5 Lessons from Building Event-Driven Systems with Kafka
After working with Kafka across three companies (Paytm, 17Live, and Priority IDC), here are the lessons I wish I knew from day one.
1. Consumer Group Rebalancing Will Bite You
When a consumer joins or leaves a group, Kafka triggers a rebalance. During this time, no messages are processed. In a high-throughput system, even a few seconds of pause can cause a backlog.
Solution: Use CooperativeStickyAssignor instead of the default RangeAssignor. It minimizes partition reassignment during rebalances.
2. Exactly-Once Is Harder Than You Think
Kafka supports exactly-once semantics (EOS), but only within Kafka-to-Kafka flows.
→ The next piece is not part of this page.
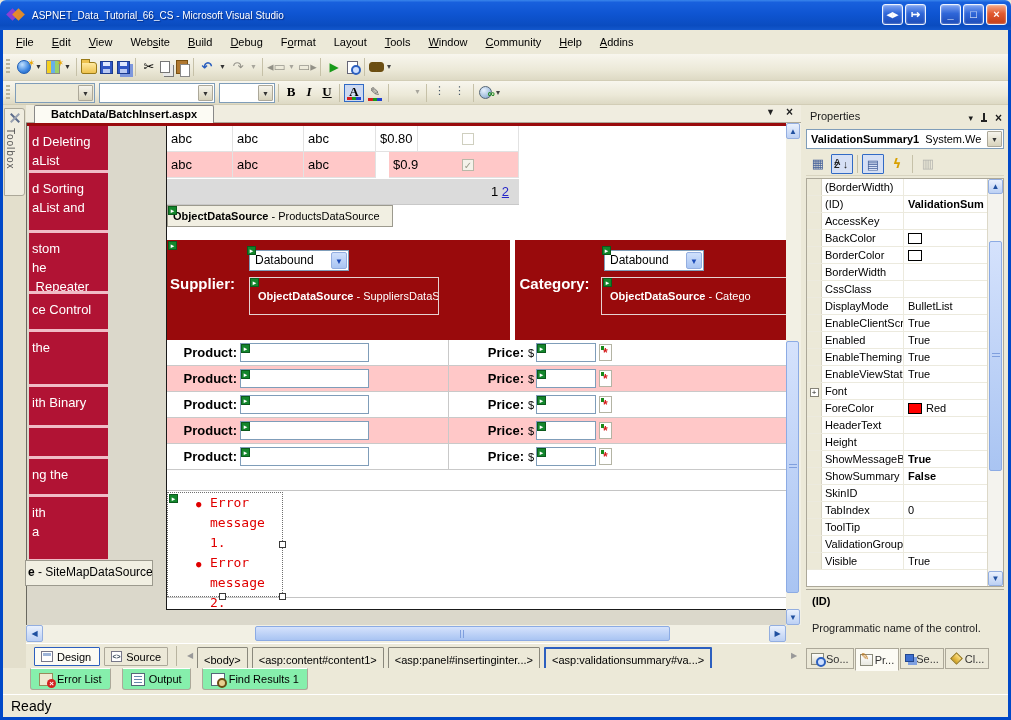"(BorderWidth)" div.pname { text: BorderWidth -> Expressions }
The moment you involve an external system (like a database), you need idempotency.
@KafkaListener(topics = "transactions")
public void processTransaction(TransactionEvent event) {
// Idempotency check
if (processedRepo.existsByEventId(event.getId())) {
return; // Already processed
}
// Process and record
}
3. Dead Letter Topics Are Non-Negotiable
Poison messages (messages that repeatedly fail processing) will block your consumer. Always configure a dead letter topic.
4. Schema Evolution Matters
We learned this the hard way — adding a required field to an event broke all consumers. Use Avro or Protobuf with a schema registry for backward compatibility.
5. Monitor Consumer Lag
Consumer lag (the difference between the latest message and the consumer's current position) is the single most important Kafka metric. Set alerts for lag exceeding your SLA threshold.